*Exercise:* The reply should hold every entry exactly as written and none of the pictures.

[[ Records supplied open ]]

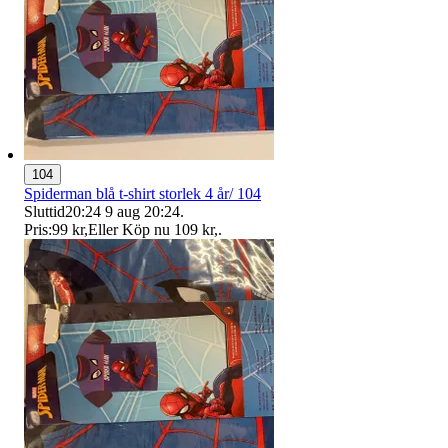
104
Spiderman blå t-shirt storlek 4 år/ 104
Sluttid
20:24
9 aug 20:24
.
Pris:
99 kr
,
Eller Köp nu
109 kr
,
.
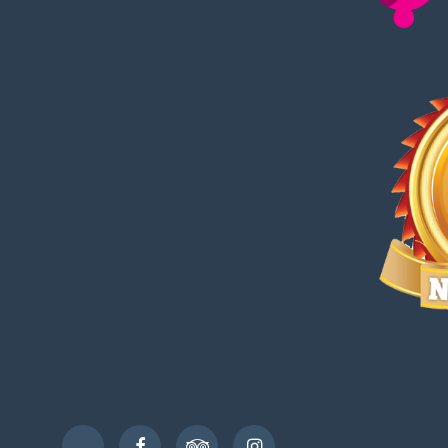
Facebook
TripAdvisor
Instagram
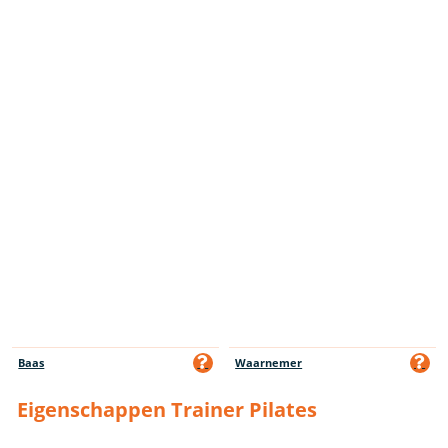
Baas
Waarnemer
Eigenschappen Trainer Pilates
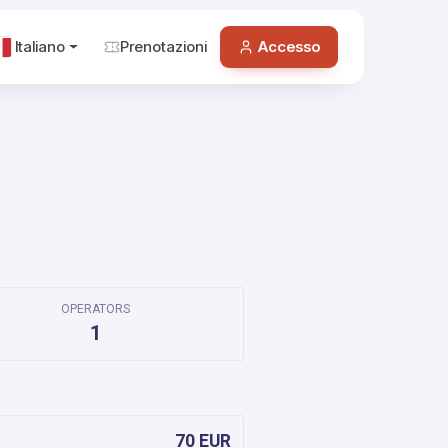
Italiano
Prenotazioni
Accesso
OPERATORS
1
70 EUR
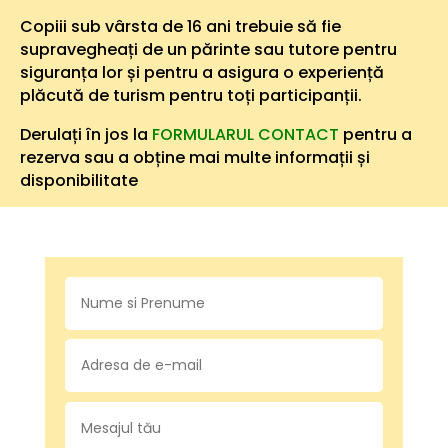
Copiii sub vârsta de 16 ani trebuie să fie
supravegheați de un părinte sau tutore pentru
siguranța lor și pentru a asigura o experiență
plăcută de turism pentru toți participanții.
Derulați în jos la
FORMULARUL CONTACT
pentru a
rezerva sau a obține mai multe informații și
disponibilitate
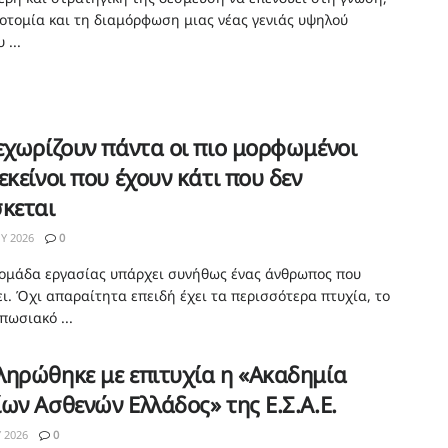
νοτομία και τη διαμόρφωση μιας νέας γενιάς υψηλού
 ...
εχωρίζουν πάντα οι πιο μορφωμένοι
εκείνοι που έχουν κάτι που δεν
κεται
ΟΥ 2026
0
 ομάδα εργασίας υπάρχει συνήθως ένας άνθρωπος που
ει. Όχι απαραίτητα επειδή έχει τα περισσότερα πτυχία, το
πωσιακό ...
ηρώθηκε με επιτυχία η «Ακαδημία
ων Ασθενών Ελλάδος» της Ε.Σ.Α.Ε.
Υ 2026
0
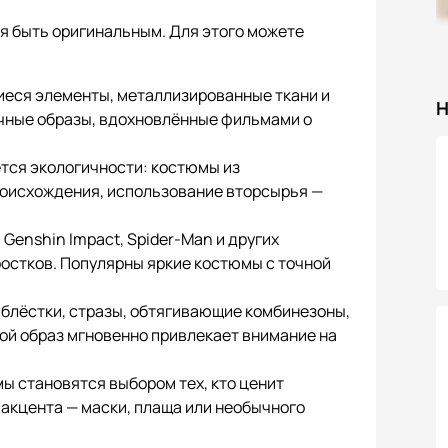
ся быть оригинальным. Для этого можете
щиеся элементы, металлизированные ткани и
Н
чные образы, вдохновлённые фильмами о
ется экологичности: костюмы из
роисхождения, использование вторсырья —
, Genshin Impact, Spider-Man и других
остков. Популярны яркие костюмы с точной
 блёстки, стразы, обтягивающие комбинезоны,
кой образ мгновенно привлекает внимание на
ы становятся выбором тех, кто ценит
о акцента — маски, плаща или необычного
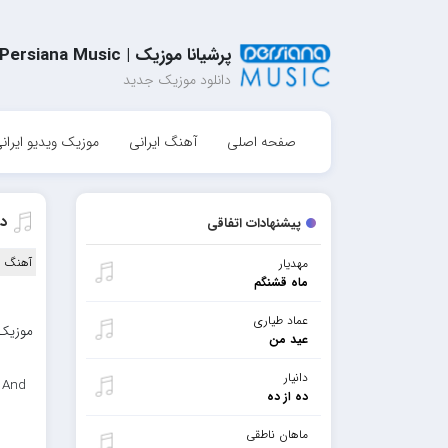
پرشیانا موزیک | Persiana Music
دانلود موزیک جدید
صفحه اصلی
آهنگ ایرانی
موزیک ویدیو ایران
د
پیشنهادات اتفاقی
آهنگ ا
مهدیار
ماه قشنگم
عماد طیاری
موزیک 
عید من
دانیار
 And
ده از ده
ماهان ناطقی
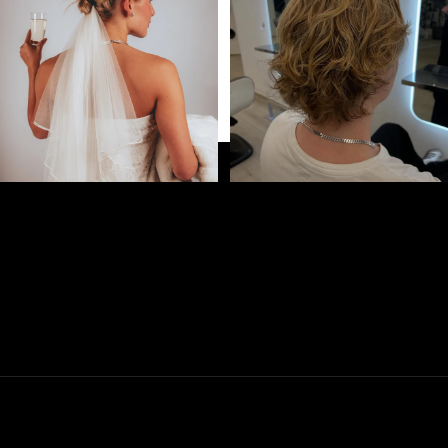
64
1
52
1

[[ Records supplied closed ]]

*Response for this exercise:*
104
Spiderman blå t-shirt storlek 4 år/ 104
Sluttid
20:24
9 aug 20:24
.
Pris:
99 kr
,
Eller Köp nu
109 kr
,
.
Facebook
TripAdvisor
Instagram
Baas
Waarnemer
Eigenschappen Trainer Pilates
Italiano
Prenotazioni
Accesso
OPERATORS
1
70 EUR
Copiii sub vârsta de 16 ani trebuie să fie
supravegheați de un părinte sau tutore pentru
siguranța lor și pentru a asigura o experiență
plăcută de turism pentru toți participanții.
Derulați în jos la
FORMULARUL CONTACT
pentru a
rezerva sau a obține mai multe informații și
disponibilitate
νοτομία και τη διαμόρφωση μιας νέας γενιάς υψηλού
 ...
εχωρίζουν πάντα οι πιο μορφωμένοι
εκείνοι που έχουν κάτι που δεν
κεται
ΟΥ 2026
0
 ομάδα εργασίας υπάρχει συνήθως ένας άνθρωπος που
ει. Όχι απαραίτητα επειδή έχει τα περισσότερα πτυχία, το
πωσιακό ...
ηρώθηκε με επιτυχία η «Ακαδημία
ων Ασθενών Ελλάδος» της Ε.Σ.Α.Ε.
Υ 2026
0
ся быть оригинальным. Для этого можете
щиеся элементы, металлизированные ткани и
Н
чные образы, вдохновлённые фильмами о
ется экологичности: костюмы из
роисхождения, использование вторсырья —
, Genshin Impact, Spider-Man и других
остков. Популярны яркие костюмы с точной
 блёстки, стразы, обтягивающие комбинезоны,
кой образ мгновенно привлекает внимание на
ы становятся выбором тех, кто ценит
о акцента — маски, плаща или необычного
پرشیانا موزیک | Persiana Music
دانلود موزیک جدید
صفحه اصلی
آهنگ ایرانی
موزیک ویدیو ایران
د
پیشنهادات اتفاقی
آهنگ ا
مهدیار
ماه قشنگم
عماد طیاری
موزیک 
عید من
دانیار
 And
ده از ده
ماهان ناطقی
64
1
52
1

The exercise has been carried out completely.